[Задание a]: Перепишите слово в слово всю статью о фильме «Оверлорд».

[Предоставленный текст]:
Обзор DVD выпуск 208

Share this post

Обзор DVD выпуск 208

Overlord. A film by Stuart Cooper. 1975. The Criterion Collection. Blu-Ray. (“Оверлорд” Режиссёр Стюарт Купер).  Эта статья была написана семь лет назад в связи с выходом фильма «Оверлорд» на DVD. Сейчас фирма Criterion Collection выпустила новое издание фильма на диске Blu-Ray, и я хочу предложить эту статью вниманию сегодняшних читателей в надежде, что они обратят […]

Share This Article

Overlord. A film by Stuart Cooper. 1975. The Criterion Collection. Blu-Ray. (“Оверлорд” Режиссёр Стюарт Купер). 

Эта статья была написана семь лет назад в связи с выходом фильма «Оверлорд» на DVD. Сейчас фирма Criterion Collection выпустила новое издание фильма на диске Blu-Ray, и я хочу предложить эту статью вниманию сегодняшних читателей в надежде, что они обратят внимание на этот замечательный фильм.

 ***

Картина Стюарта Купера “Оверлорд” – удивительный пример того, как интонация подчиняет себе режиссёра. Купер расслышал её за кадрами  немой военной кинохроники, поверил ей и нашел в себе мужество за ней следовать.

Он работал над фильмом почти три года. Время – начало семидесятых.

В январе 1973 года Киссинжер и Ле Дык Тхо подписали мирное соглашение, однако война ещё шла и закончилась только в апреле 1975-го, когда коммунисты подняли свой флаг над Дворцом Независимости в Сайгоне.

[Входные данные]:
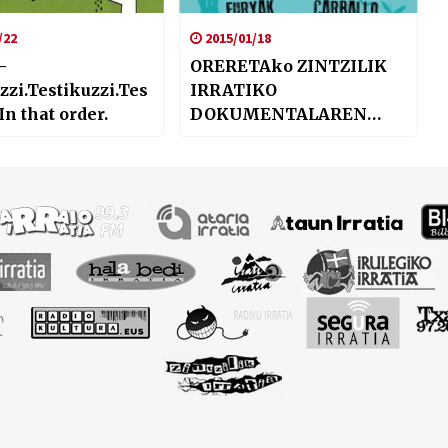
/22
2015/01/18
–
ORERETAko ZINTZILIK
zzi.Testikuzzi.Tes
IRRATIKO
In that order.
DOKUMENTALAREN
BIRAREN AGURRA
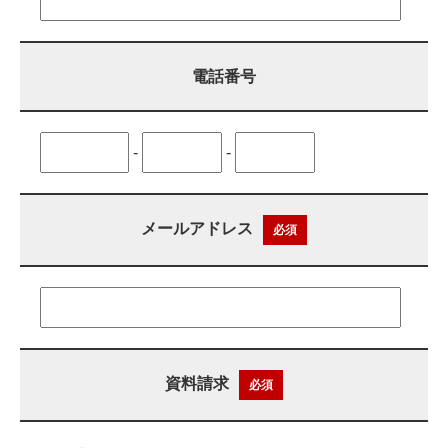
電話番号
-
-
メールアドレス
必須
資料請求
必須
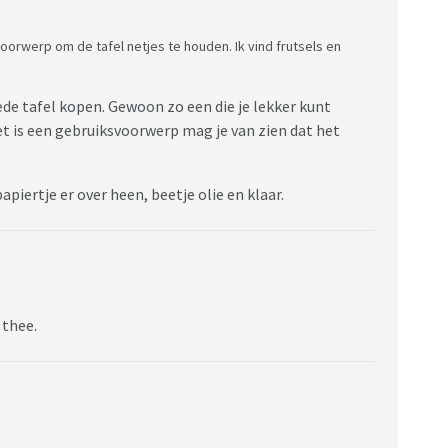
svoorwerp om de tafel netjes te houden. Ik vind frutsels en
oede tafel kopen. Gewoon zo een die je lekker kunt
et is een gebruiksvoorwerp mag je van zien dat het
apiertje er over heen, beetje olie en klaar.
 thee.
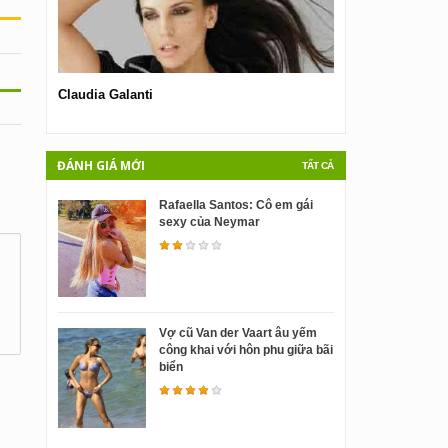
Claudia Galanti
Nicola Valentina
ĐÁNH GIÁ MỚI
TẤT CẢ
Rafaella Santos: Cô em gái
sexy của Neymar
Vợ cũ Van der Vaart âu yếm
công khai với hôn phu giữa bãi
biển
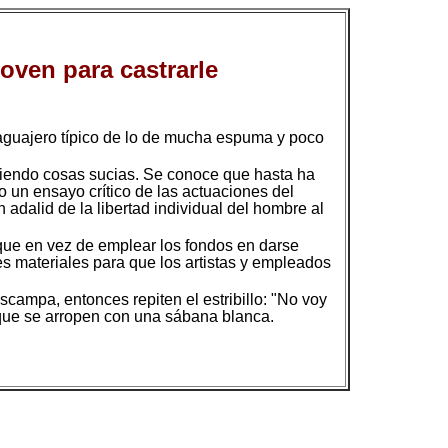
oven para castrarle
 y aguajero típico de lo de mucha espuma y poco
ciendo cosas sucias. Se conoce que hasta ha
 un ensayo crítico de las actuaciones del
 adalid de la libertad individual del hombre al
 que en vez de emplear los fondos en darse
es materiales para que los artistas y empleados
campa, entonces repiten el estribillo: "No voy
que se arropen con una sábana blanca.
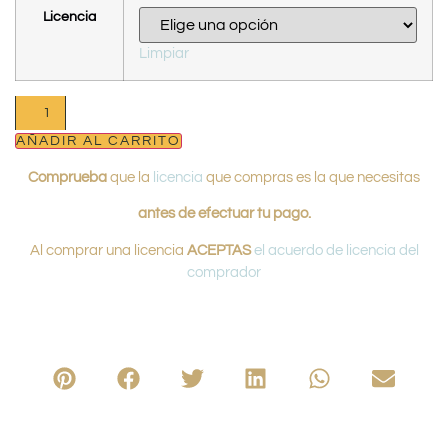
Licencia
Limpiar
AÑADIR AL CARRITO
Comprueba
que la
licencia
que compras es la que necesitas
antes de efectuar tu pago.
Al comprar una licencia
ACEPTAS
el acuerdo de licencia del
comprador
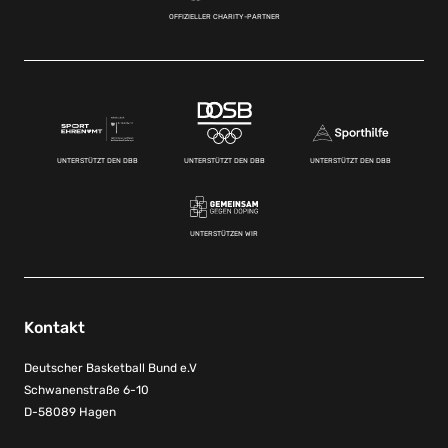
OFFIZIELLER CHARITY-PARTNER
UNTERSTÜTZT DEN DBB
UNTERSTÜTZT DEN DBB
UNTERSTÜTZT DEN DBB
UNTERSTÜTZEN WIR
Kontakt
Deutscher Basketball Bund e.V
Schwanenstraße 6-10
D-58089 Hagen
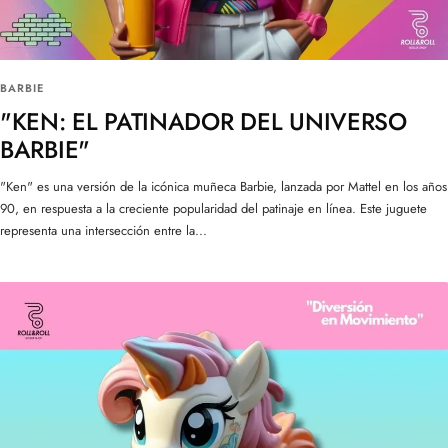
BARBIE
"KEN: EL PATINADOR DEL UNIVERSO
BARBIE"
"Ken" es una versión de la icónica muñeca Barbie, lanzada por Mattel en los años
90, en respuesta a la creciente popularidad del patinaje en línea. Este juguete
representa una intersección entre la...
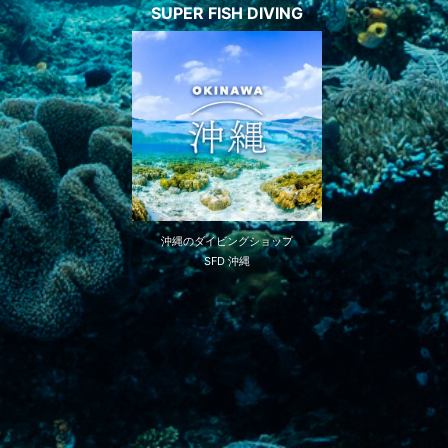
SUPER FISH DIVING
沖縄のダイビングショップ
SFD 沖縄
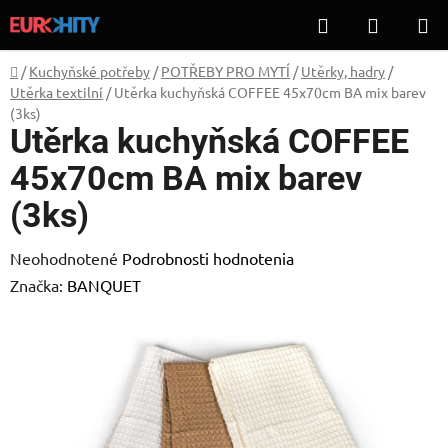
Prejsť
Hľadať
NÁKUP
na
KOŠÍK
obsah
Domov
/
Kuchyňské potřeby
/
POTŘEBY PRO MYTÍ
/
Utěrky, hadry
/
Utěrka textilní
/
Utěrka kuchyňská COFFEE 45x70cm BA mix barev
(3ks)
Utěrka kuchyňská COFFEE
45x70cm BA mix barev
(3ks)
Priemerné
Neohodnotené
Podrobnosti hodnotenia
hodnotenie
Značka:
BANQUET
produktu
je
0,0
z
5
hviezdičiek.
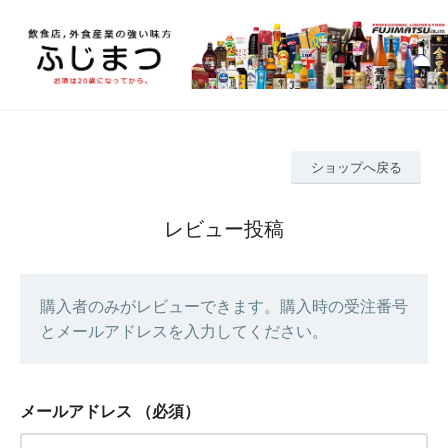
ショップへ戻る
レビュー投稿
購入者のみがレビューできます。購入時の受注番号
とメールアドレスを入力してください。
メールアドレス
（必須）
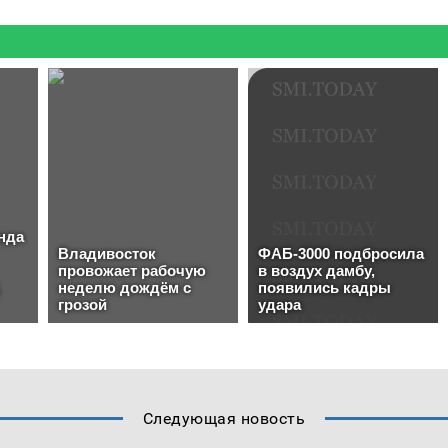
Следующая новость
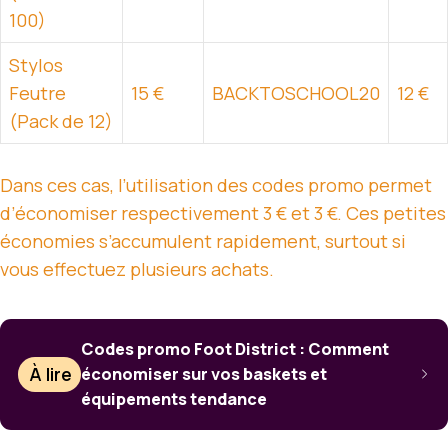
100)
Stylos
Feutre
15 €
BACKTOSCHOOL20
12 €
(Pack de 12)
Dans ces cas, l’utilisation des codes promo permet
d’économiser respectivement 3 € et 3 €. Ces petites
économies s’accumulent rapidement, surtout si
vous effectuez plusieurs achats.
Codes promo Foot District : Comment
À lire
économiser sur vos baskets et
équipements tendance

[Задание b]: Оформите в виде таблицы Markdown всё из списка, начиная с самого начала списка и вниз до строки с «que se arropen con una sábana blanca.» включительно: столбец «№» с номером по порядку и столбец «Строка» с самой строкой, пустые строки пропустите. Картинки в ответ не включайте.

[Письменный ответ a]:
Обзор DVD выпуск 208

Share this post

Обзор DVD выпуск 208

Overlord. A film by Stuart Cooper. 1975. The Criterion Collection. Blu-Ray. (“Оверлорд” Режиссёр Стюарт Купер).  Эта статья была написана семь лет назад в связи с выходом фильма «Оверлорд» на DVD. Сейчас фирма Criterion Collection выпустила новое издание фильма на диске Blu-Ray, и я хочу предложить эту статью вниманию сегодняшних читателей в надежде, что они обратят […]

Share This Article

Overlord. A film by Stuart Cooper. 1975. The Criterion Collection. Blu-Ray. (“Оверлорд” Режиссёр Стюарт Купер). 

Эта статья была написана семь лет назад в связи с выходом фильма «Оверлорд» на DVD. Сейчас фирма Criterion Collection выпустила новое издание фильма на диске Blu-Ray, и я хочу предложить эту статью вниманию сегодняшних читателей в надежде, что они обратят внимание на этот замечательный фильм.

 ***

Картина Стюарта Купера “Оверлорд” – удивительный пример того, как интонация подчиняет себе режиссёра. Купер расслышал её за кадрами  немой военной кинохроники, поверил ей и нашел в себе мужество за ней следовать.

Он работал над фильмом почти три года. Время – начало семидесятых.

В январе 1973 года Киссинжер и Ле Дык Тхо подписали мирное соглашение, однако война ещё шла и закончилась только в апреле 1975-го, когда коммунисты подняли свой флаг над Дворцом Независимости в Сайгоне.

[Письменный ответ b]:
| № | Строка |
|---|---|
| 1 | /22 |
| 2 | 2015/01/18 |
| 3 | – |
| 4 | ORERETAko ZINTZILIK |
| 5 | zzi.Testikuzzi.Tes |
| 6 | IRRATIKO |
| 7 | In that order. |
| 8 | DOKUMENTALAREN |
| 9 | BIRAREN AGURRA |
| 10 | 電話番号 |
| 11 | - |
| 12 | - |
| 13 | メールアドレス |
| 14 | 必須 |
| 15 | 資料請求 |
| 16 | 必須 |
| 17 | svoorwerp om de tafel netjes te houden. Ik vind frutsels en |
| 18 | oede tafel kopen. Gewoon zo een die je lekker kunt |
| 19 | et is een gebruiksvoorwerp mag je van zien dat het |
| 20 | apiertje er over heen, beetje olie en klaar. |
| 21 |  thee. |
| 22 | Claudia Galanti |
| 23 | Nicola Valentina |
| 24 | ĐÁNH GIÁ MỚI |
| 25 | TẤT CẢ |
| 26 | Rafaella Santos: Cô em gái |
| 27 | sexy của Neymar |
| 28 | Vợ cũ Van der Vaart âu yếm |
| 29 | công khai với hôn phu giữa bãi |
| 30 | biển |
| 31 | oven para castrarle |
| 32 |  y aguajero típico de lo de mucha espuma y poco |
| 33 | ciendo cosas sucias. Se conoce que hasta ha |
| 34 |  un ensayo crítico de las actuaciones del |
| 35 |  adalid de la libertad individual del hombre al |
| 36 |  que en vez de emplear los fondos en darse |
| 37 | es materiales para que los artistas y empleados |
| 38 | campa, entonces repiten el estribillo: "No voy |
| 39 | que se arropen con una sábana blanca. |